**WHAT IS NEEDED**
Filter the entries down to the lines containing "Unternehmen", and copy those lines.

Dataset entries:
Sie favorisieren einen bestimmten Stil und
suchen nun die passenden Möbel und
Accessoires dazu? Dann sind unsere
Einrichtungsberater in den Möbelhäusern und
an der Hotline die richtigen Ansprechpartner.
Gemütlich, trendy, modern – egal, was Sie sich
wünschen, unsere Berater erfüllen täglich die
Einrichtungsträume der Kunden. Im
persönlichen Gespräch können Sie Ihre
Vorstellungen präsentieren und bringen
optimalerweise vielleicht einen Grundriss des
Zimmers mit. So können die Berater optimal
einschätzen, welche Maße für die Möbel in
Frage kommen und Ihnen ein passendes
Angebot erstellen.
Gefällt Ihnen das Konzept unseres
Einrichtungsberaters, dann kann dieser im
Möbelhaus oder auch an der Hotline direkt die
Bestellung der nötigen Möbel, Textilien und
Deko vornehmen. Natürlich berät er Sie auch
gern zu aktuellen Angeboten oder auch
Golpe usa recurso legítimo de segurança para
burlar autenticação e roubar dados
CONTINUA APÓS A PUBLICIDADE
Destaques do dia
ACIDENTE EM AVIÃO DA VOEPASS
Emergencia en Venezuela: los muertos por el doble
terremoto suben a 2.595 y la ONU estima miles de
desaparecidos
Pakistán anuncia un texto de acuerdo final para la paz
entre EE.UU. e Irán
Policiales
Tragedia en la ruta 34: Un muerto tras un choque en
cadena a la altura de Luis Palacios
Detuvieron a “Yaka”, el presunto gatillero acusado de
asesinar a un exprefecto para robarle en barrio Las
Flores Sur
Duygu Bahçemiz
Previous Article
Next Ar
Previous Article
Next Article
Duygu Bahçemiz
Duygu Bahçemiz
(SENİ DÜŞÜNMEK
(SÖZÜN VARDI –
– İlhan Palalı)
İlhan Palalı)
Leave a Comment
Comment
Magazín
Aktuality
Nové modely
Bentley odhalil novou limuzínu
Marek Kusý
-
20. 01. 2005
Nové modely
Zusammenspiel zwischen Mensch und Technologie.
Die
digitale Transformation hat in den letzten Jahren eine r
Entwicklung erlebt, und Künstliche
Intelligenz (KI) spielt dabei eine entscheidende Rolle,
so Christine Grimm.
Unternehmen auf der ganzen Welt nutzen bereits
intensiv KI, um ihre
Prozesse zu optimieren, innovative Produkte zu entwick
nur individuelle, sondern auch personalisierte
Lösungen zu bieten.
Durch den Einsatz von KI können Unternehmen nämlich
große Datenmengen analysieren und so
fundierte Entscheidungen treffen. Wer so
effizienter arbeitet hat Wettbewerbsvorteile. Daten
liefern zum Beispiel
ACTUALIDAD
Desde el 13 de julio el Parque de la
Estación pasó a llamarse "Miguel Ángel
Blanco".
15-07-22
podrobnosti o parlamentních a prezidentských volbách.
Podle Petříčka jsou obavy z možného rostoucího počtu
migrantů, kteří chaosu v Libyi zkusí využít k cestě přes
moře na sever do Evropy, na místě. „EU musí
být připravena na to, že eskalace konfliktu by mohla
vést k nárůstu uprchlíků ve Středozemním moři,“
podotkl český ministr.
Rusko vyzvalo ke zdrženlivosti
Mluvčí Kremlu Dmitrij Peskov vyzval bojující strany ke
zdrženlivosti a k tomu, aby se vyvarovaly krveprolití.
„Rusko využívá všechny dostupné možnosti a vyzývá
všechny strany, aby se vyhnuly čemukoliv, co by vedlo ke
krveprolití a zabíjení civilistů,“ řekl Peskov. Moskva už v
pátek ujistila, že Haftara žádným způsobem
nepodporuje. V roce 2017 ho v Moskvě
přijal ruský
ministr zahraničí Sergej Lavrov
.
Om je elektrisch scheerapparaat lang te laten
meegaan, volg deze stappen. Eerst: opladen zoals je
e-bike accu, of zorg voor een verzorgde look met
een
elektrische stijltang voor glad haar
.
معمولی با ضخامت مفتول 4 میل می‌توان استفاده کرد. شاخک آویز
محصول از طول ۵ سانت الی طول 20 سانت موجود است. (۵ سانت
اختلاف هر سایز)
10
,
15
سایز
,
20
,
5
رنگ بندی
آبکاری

**RESPONSE BOX**
Unternehmen auf der ganzen Welt nutzen bereits
Durch den Einsatz von KI können Unternehmen nämlich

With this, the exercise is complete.